Scientists find way to make aging hair regrow by manipulating stem cells

The solution worked in mice both young and old.
Loukia Papadopoulos
Hair regrowth.jpg
Hair regrowth.

sefa ozel/iStock 

Northwestern scientists have discovered a new method for helping aging hair regrow in mice.

The method relies on hair follicle stem cells getting stiff as they age, making it harder for them to grow hair. But if the hair follicle’s stem cells are softened, they are more likely to produce hair.

Northwestern scientists conceived a way to soften those stem cells to enable them to grow hair again. This is according to a press release by the institution.

In a study conducted in genetically engineered mouse models, the scientists found that they could soften the stem cells by boosting the production of a tiny RNA, miR-205. When stem cells were genetically manipulated to produce more miR-205, it enhanced hair growth in young and old mice. 

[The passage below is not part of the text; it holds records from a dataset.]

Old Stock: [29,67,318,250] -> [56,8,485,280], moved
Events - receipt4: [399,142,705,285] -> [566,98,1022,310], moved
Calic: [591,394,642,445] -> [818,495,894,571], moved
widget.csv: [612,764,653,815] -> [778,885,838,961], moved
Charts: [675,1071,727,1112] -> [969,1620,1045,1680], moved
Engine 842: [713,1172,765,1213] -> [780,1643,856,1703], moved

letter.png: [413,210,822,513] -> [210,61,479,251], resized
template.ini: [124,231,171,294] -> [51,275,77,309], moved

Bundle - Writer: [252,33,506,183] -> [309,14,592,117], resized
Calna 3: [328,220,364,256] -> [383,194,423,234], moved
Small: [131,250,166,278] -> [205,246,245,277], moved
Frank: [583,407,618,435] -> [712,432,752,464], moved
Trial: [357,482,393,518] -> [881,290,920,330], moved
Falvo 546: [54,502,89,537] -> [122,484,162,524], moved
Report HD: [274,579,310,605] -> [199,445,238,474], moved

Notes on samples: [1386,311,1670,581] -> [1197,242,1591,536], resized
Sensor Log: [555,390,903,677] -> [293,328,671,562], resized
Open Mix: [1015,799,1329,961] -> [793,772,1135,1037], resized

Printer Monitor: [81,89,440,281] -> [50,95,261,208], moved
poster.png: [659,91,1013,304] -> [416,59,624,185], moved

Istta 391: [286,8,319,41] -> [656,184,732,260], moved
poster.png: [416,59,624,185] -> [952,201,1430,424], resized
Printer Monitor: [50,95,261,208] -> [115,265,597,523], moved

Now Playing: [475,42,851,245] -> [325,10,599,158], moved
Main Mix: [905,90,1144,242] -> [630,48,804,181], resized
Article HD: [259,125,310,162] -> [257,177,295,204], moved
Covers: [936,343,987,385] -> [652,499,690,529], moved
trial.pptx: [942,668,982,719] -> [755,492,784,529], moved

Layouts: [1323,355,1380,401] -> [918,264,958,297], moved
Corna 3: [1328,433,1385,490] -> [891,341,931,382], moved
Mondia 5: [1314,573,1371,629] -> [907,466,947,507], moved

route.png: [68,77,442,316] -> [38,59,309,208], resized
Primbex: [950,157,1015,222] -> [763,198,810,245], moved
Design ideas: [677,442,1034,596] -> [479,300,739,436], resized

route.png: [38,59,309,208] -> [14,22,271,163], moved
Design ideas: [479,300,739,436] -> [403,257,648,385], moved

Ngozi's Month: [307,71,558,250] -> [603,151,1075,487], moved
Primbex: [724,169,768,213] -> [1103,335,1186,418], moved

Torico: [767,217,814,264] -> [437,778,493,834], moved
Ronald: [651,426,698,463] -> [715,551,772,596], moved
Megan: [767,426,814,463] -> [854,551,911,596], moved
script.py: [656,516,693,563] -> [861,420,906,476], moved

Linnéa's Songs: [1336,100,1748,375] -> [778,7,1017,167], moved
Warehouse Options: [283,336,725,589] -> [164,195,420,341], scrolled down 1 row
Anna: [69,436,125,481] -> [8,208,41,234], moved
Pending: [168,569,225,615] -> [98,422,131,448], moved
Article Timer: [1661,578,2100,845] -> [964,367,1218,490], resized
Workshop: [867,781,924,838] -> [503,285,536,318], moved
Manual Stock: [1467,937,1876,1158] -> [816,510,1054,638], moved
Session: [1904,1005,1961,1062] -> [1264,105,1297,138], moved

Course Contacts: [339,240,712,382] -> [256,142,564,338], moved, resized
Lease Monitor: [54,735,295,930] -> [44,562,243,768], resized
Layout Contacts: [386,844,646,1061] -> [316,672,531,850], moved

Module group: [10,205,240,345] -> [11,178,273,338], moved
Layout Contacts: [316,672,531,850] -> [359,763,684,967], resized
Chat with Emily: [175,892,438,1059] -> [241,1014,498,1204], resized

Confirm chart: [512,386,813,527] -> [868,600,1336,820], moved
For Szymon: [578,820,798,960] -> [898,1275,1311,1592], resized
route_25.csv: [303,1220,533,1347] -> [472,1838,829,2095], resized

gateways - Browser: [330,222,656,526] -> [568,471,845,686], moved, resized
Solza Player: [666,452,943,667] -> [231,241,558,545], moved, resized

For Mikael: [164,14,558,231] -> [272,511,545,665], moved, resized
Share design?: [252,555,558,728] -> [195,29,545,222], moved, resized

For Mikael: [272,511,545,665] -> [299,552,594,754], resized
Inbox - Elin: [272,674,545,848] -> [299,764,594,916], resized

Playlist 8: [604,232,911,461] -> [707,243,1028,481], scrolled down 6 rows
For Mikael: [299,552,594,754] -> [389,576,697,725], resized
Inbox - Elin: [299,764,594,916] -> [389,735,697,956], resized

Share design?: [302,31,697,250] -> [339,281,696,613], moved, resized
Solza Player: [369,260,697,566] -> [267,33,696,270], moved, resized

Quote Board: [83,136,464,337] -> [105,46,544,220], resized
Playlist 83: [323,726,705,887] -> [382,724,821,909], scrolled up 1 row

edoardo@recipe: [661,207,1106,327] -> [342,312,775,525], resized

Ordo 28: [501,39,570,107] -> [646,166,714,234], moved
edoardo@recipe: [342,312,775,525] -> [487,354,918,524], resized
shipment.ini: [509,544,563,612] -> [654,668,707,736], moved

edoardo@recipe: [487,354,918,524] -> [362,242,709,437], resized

They used advanced microscopy tools, including atomic force microscopy, to measure the hair’s stiffness.

“They started to grow hair in 10 days,” said corresponding author Rui Yi, the Paul E. Steiner Research Professor of Pathology and professor of dermatology at Northwestern University Feinberg School of Medicine. 

“These are not new stem cells being generated. We are stimulating the existing stem cells to grow hair. We often still have stem cells, but they may not be able to generate the hair.

Stimulating hair growth

“Our study demonstrates the possibility of stimulating hair growth by regulating cell mechanics. Because of the potential to deliver microRNA by nanoparticles directly into the skin, next, we will test whether topically delivered miR-205 can stimulate hair growth first in mice. If successful, we will design experiments to test whether this microRNA can promote hair growth potentially in humans,” added Steiner in the statement.

The study was published this week in the journal PNAS.

In July 2022, a team of scientists at the University of California, Riverside (UCR) zeroed in on the single chemical key to hair growth and fall. This chemical is the transforming growth factor (TGF) beta, a small protein that works outside the cells and is involved in cell signaling. TGF-beta is the sole chemical involved in both the activation of cell division inside the hair follicles and bringing it to an end.

In November of 2022, researchers from China used artificial intelligence (AI) to design microneedles patches that effectively restored hair in balding mice. In animal experiments, the microneedles patch worked by neutralizing baldness-causing reactive oxygen species in the scalp and regenerating thicker and denser hair.